[Stored records]
-=-=-=-=-

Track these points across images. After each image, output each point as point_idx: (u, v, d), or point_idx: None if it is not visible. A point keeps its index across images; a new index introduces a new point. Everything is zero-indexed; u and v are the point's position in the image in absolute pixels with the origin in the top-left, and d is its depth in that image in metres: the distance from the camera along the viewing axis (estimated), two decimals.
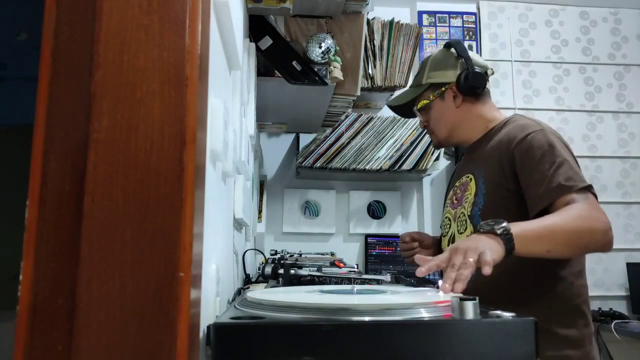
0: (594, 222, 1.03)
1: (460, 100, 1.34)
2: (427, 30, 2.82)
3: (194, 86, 0.52)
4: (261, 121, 2.18)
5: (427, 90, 1.38)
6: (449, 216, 1.39)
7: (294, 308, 0.60)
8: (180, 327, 0.48)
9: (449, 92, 1.35)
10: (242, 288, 1.12)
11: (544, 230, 1.00)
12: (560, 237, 1.01)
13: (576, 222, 1.03)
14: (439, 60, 1.39)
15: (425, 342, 0.54)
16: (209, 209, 0.65)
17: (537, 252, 1.00)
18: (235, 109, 1.03)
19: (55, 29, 0.53)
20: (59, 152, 0.51)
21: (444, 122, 1.37)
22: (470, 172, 1.31)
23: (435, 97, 1.36)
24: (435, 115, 1.38)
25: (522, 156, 1.16)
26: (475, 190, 1.25)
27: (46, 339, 0.48)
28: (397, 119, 2.42)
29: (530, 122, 1.23)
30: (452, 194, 1.40)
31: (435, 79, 1.37)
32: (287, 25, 1.59)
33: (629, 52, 2.92)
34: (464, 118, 1.36)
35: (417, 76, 1.44)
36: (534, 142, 1.15)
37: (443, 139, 1.40)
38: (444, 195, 1.51)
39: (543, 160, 1.12)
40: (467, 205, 1.27)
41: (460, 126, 1.36)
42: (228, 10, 0.76)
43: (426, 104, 1.38)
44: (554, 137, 1.18)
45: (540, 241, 0.99)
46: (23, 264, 0.49)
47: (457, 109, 1.35)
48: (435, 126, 1.39)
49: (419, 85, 1.41)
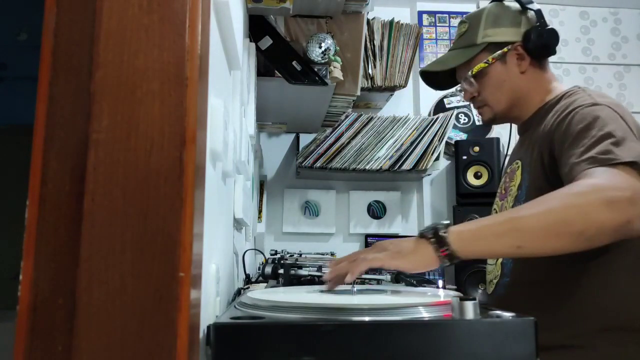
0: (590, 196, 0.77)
1: (526, 64, 1.12)
2: (427, 30, 2.82)
3: (194, 86, 0.52)
4: (261, 121, 2.18)
5: (482, 51, 1.13)
6: (496, 208, 1.19)
7: (293, 308, 0.60)
8: (180, 327, 0.48)
9: (512, 53, 1.12)
10: (242, 288, 1.12)
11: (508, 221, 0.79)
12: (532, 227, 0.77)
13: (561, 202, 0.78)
14: (498, 14, 1.14)
15: (425, 342, 0.54)
16: (209, 209, 0.65)
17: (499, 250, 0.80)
18: (235, 109, 1.03)
19: (55, 29, 0.53)
20: (59, 152, 0.51)
21: (506, 90, 1.13)
22: (520, 157, 1.11)
23: (494, 59, 1.12)
24: (494, 82, 1.13)
25: (561, 136, 0.95)
26: (520, 181, 1.06)
27: (46, 339, 0.48)
28: (397, 118, 2.42)
29: (585, 96, 1.01)
30: (503, 181, 1.19)
31: (496, 37, 1.12)
32: (287, 25, 1.59)
33: (629, 52, 2.92)
34: (527, 87, 1.12)
35: (465, 35, 1.18)
36: (575, 117, 0.94)
37: (500, 111, 1.15)
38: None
39: (581, 136, 0.90)
40: (510, 199, 1.08)
41: (521, 97, 1.13)
42: (228, 10, 0.76)
43: (483, 68, 1.12)
44: (607, 110, 0.93)
45: (502, 235, 0.78)
46: (23, 264, 0.49)
47: (522, 74, 1.12)
48: (491, 96, 1.14)
49: (471, 45, 1.15)
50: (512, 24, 1.13)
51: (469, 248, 0.77)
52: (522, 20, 1.13)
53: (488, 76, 1.13)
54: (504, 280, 1.07)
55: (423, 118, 2.45)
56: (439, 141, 2.36)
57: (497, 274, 1.10)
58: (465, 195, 2.43)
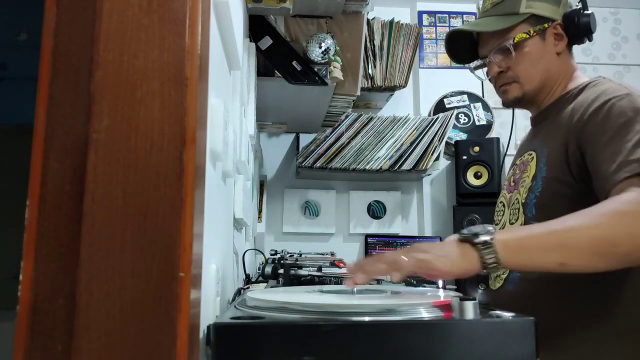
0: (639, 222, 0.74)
1: (563, 45, 1.07)
2: (427, 30, 2.82)
3: (194, 86, 0.52)
4: (261, 121, 2.18)
5: (523, 22, 1.06)
6: (503, 201, 1.13)
7: (293, 308, 0.60)
8: (180, 327, 0.48)
9: (551, 31, 1.06)
10: (242, 288, 1.12)
11: (554, 235, 0.76)
12: (579, 245, 0.74)
13: (608, 220, 0.75)
14: None
15: (425, 342, 0.54)
16: (209, 209, 0.65)
17: (542, 265, 0.76)
18: (235, 109, 1.03)
19: (55, 29, 0.53)
20: (59, 152, 0.51)
21: (541, 68, 1.06)
22: (533, 148, 1.05)
23: (536, 32, 1.05)
24: (531, 57, 1.06)
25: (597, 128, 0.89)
26: (535, 172, 1.00)
27: (46, 339, 0.48)
28: (397, 118, 2.42)
29: (615, 86, 0.96)
30: (511, 173, 1.13)
31: (539, 10, 1.06)
32: (287, 25, 1.59)
33: (629, 52, 2.92)
34: (559, 69, 1.08)
35: (503, 2, 1.08)
36: (614, 108, 0.89)
37: (530, 90, 1.08)
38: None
39: (624, 130, 0.85)
40: (522, 190, 1.02)
41: (552, 79, 1.07)
42: (228, 10, 0.76)
43: (524, 39, 1.05)
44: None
45: (547, 250, 0.75)
46: (23, 264, 0.49)
47: (557, 55, 1.07)
48: (525, 72, 1.07)
49: (511, 13, 1.06)
50: (553, 1, 1.08)
51: (514, 259, 0.75)
52: (562, 1, 1.09)
53: (526, 50, 1.06)
54: (514, 276, 1.03)
55: (423, 118, 2.45)
56: (439, 141, 2.36)
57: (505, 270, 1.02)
58: (465, 195, 2.43)
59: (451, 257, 0.73)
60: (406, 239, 2.59)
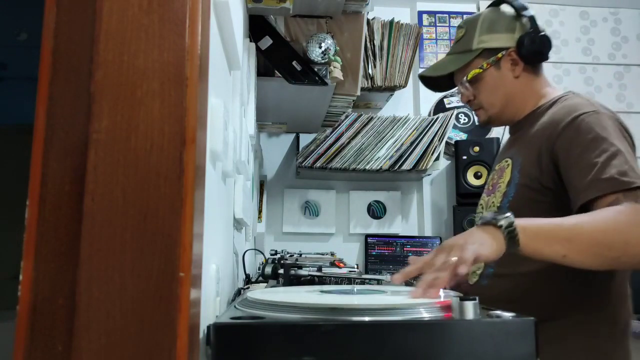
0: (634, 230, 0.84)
1: (520, 69, 1.15)
2: (427, 30, 2.82)
3: (194, 86, 0.52)
4: (261, 121, 2.18)
5: (478, 57, 1.16)
6: (482, 203, 1.23)
7: (294, 308, 0.60)
8: (180, 327, 0.48)
9: (506, 59, 1.15)
10: (242, 288, 1.12)
11: (563, 230, 0.85)
12: (582, 242, 0.84)
13: (608, 227, 0.85)
14: (493, 20, 1.17)
15: (425, 342, 0.54)
16: (209, 209, 0.65)
17: (548, 254, 0.84)
18: (235, 109, 1.03)
19: (55, 29, 0.53)
20: (59, 152, 0.51)
21: (500, 94, 1.16)
22: (510, 156, 1.14)
23: (489, 65, 1.15)
24: (488, 86, 1.17)
25: (568, 143, 0.98)
26: (510, 178, 1.09)
27: (46, 339, 0.48)
28: (397, 118, 2.42)
29: (584, 101, 1.04)
30: (490, 177, 1.23)
31: (490, 43, 1.15)
32: (287, 25, 1.59)
33: (629, 52, 2.92)
34: (521, 91, 1.16)
35: (461, 40, 1.21)
36: (582, 125, 0.97)
37: (494, 114, 1.19)
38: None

-=-=-=-=-

What to do:
Give back the entries verbatim but drop every picture.

Exercise result:
Track these points across images. After each image, output each point as point_idx: (u, v, d), or point_idx: None if it is not visible. A point keeps its index across images; a new index introduces a new point. Everything is zero-indexed; u and v are the point's position in the image in absolute pixels with the origin in the top-left, and d is its depth in that image in metres: the distance from the camera along the viewing axis (estimated), two decimals.
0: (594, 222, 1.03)
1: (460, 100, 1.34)
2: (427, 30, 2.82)
3: (194, 86, 0.52)
4: (261, 121, 2.18)
5: (427, 90, 1.38)
6: (449, 216, 1.39)
7: (294, 308, 0.60)
8: (180, 327, 0.48)
9: (449, 92, 1.35)
10: (242, 288, 1.12)
11: (544, 230, 1.00)
12: (560, 237, 1.01)
13: (576, 222, 1.03)
14: (439, 60, 1.39)
15: (425, 342, 0.54)
16: (209, 209, 0.65)
17: (537, 252, 1.00)
18: (235, 109, 1.03)
19: (55, 29, 0.53)
20: (59, 152, 0.51)
21: (444, 122, 1.37)
22: (470, 172, 1.31)
23: (435, 97, 1.36)
24: (435, 115, 1.38)
25: (522, 156, 1.16)
26: (475, 190, 1.25)
27: (46, 339, 0.48)
28: (397, 119, 2.42)
29: (530, 122, 1.23)
30: (452, 194, 1.40)
31: (435, 79, 1.37)
32: (287, 25, 1.59)
33: (629, 52, 2.92)
34: (464, 118, 1.36)
35: (417, 76, 1.44)
36: (534, 142, 1.15)
37: (443, 139, 1.40)
38: (444, 195, 1.51)
39: (543, 160, 1.12)
40: (467, 205, 1.27)
41: (460, 126, 1.36)
42: (228, 10, 0.76)
43: (426, 104, 1.38)
44: (554, 137, 1.18)
45: (540, 241, 0.99)
46: (23, 264, 0.49)
47: (457, 109, 1.35)
48: (435, 126, 1.39)
49: (419, 85, 1.41)
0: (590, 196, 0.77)
1: (526, 64, 1.12)
2: (427, 30, 2.82)
3: (194, 86, 0.52)
4: (261, 121, 2.18)
5: (482, 51, 1.13)
6: (496, 208, 1.19)
7: (293, 308, 0.60)
8: (180, 327, 0.48)
9: (512, 53, 1.12)
10: (242, 288, 1.12)
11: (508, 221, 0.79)
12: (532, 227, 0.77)
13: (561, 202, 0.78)
14: (498, 14, 1.14)
15: (425, 342, 0.54)
16: (209, 209, 0.65)
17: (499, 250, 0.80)
18: (235, 109, 1.03)
19: (55, 29, 0.53)
20: (59, 152, 0.51)
21: (506, 90, 1.13)
22: (520, 157, 1.11)
23: (494, 59, 1.12)
24: (494, 82, 1.13)
25: (561, 136, 0.95)
26: (520, 181, 1.06)
27: (46, 339, 0.48)
28: (397, 118, 2.42)
29: (585, 96, 1.01)
30: (503, 181, 1.19)
31: (496, 37, 1.12)
32: (287, 25, 1.59)
33: (629, 52, 2.92)
34: (527, 87, 1.12)
35: (465, 35, 1.18)
36: (575, 117, 0.94)
37: (500, 111, 1.15)
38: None
39: (581, 136, 0.90)
40: (510, 199, 1.08)
41: (521, 97, 1.13)
42: (228, 10, 0.76)
43: (483, 68, 1.12)
44: (607, 110, 0.93)
45: (502, 235, 0.78)
46: (23, 264, 0.49)
47: (522, 74, 1.12)
48: (491, 96, 1.14)
49: (471, 45, 1.15)
50: (512, 24, 1.13)
51: (469, 248, 0.77)
52: (522, 20, 1.13)
53: (488, 76, 1.13)
54: (504, 280, 1.07)
55: (423, 118, 2.45)
56: (439, 141, 2.36)
57: (497, 274, 1.10)
58: (465, 195, 2.43)
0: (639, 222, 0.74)
1: (563, 45, 1.07)
2: (427, 30, 2.82)
3: (194, 86, 0.52)
4: (261, 121, 2.18)
5: (523, 22, 1.06)
6: (503, 201, 1.13)
7: (293, 308, 0.60)
8: (180, 327, 0.48)
9: (551, 31, 1.06)
10: (242, 288, 1.12)
11: (554, 235, 0.76)
12: (579, 245, 0.74)
13: (608, 220, 0.75)
14: None
15: (425, 342, 0.54)
16: (209, 209, 0.65)
17: (542, 265, 0.76)
18: (235, 109, 1.03)
19: (55, 29, 0.53)
20: (59, 152, 0.51)
21: (541, 68, 1.06)
22: (533, 148, 1.05)
23: (536, 32, 1.05)
24: (531, 57, 1.06)
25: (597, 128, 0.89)
26: (535, 172, 1.00)
27: (46, 339, 0.48)
28: (397, 118, 2.42)
29: (615, 86, 0.96)
30: (511, 173, 1.13)
31: (539, 10, 1.06)
32: (287, 25, 1.59)
33: (629, 52, 2.92)
34: (559, 69, 1.08)
35: (503, 2, 1.08)
36: (614, 108, 0.89)
37: (530, 90, 1.08)
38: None
39: (624, 130, 0.85)
40: (522, 190, 1.02)
41: (552, 79, 1.07)
42: (228, 10, 0.76)
43: (524, 39, 1.05)
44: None
45: (547, 250, 0.75)
46: (23, 264, 0.49)
47: (557, 55, 1.07)
48: (525, 72, 1.07)
49: (511, 13, 1.06)
50: (553, 1, 1.08)
51: (514, 259, 0.75)
52: (562, 1, 1.09)
53: (526, 50, 1.06)
54: (514, 276, 1.03)
55: (423, 118, 2.45)
56: (439, 141, 2.36)
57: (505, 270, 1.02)
58: (465, 195, 2.43)
59: (451, 257, 0.73)
60: (406, 239, 2.59)
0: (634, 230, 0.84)
1: (520, 69, 1.15)
2: (427, 30, 2.82)
3: (194, 86, 0.52)
4: (261, 121, 2.18)
5: (478, 57, 1.16)
6: (482, 203, 1.23)
7: (294, 308, 0.60)
8: (180, 327, 0.48)
9: (506, 59, 1.15)
10: (242, 288, 1.12)
11: (563, 230, 0.85)
12: (582, 242, 0.84)
13: (608, 227, 0.85)
14: (493, 20, 1.17)
15: (425, 342, 0.54)
16: (209, 209, 0.65)
17: (548, 254, 0.84)
18: (235, 109, 1.03)
19: (55, 29, 0.53)
20: (59, 152, 0.51)
21: (500, 94, 1.16)
22: (510, 156, 1.14)
23: (489, 65, 1.15)
24: (488, 86, 1.17)
25: (568, 143, 0.98)
26: (510, 178, 1.09)
27: (46, 339, 0.48)
28: (397, 118, 2.42)
29: (584, 101, 1.04)
30: (490, 177, 1.23)
31: (490, 43, 1.15)
32: (287, 25, 1.59)
33: (629, 52, 2.92)
34: (521, 91, 1.16)
35: (461, 40, 1.21)
36: (582, 125, 0.97)
37: (494, 114, 1.19)
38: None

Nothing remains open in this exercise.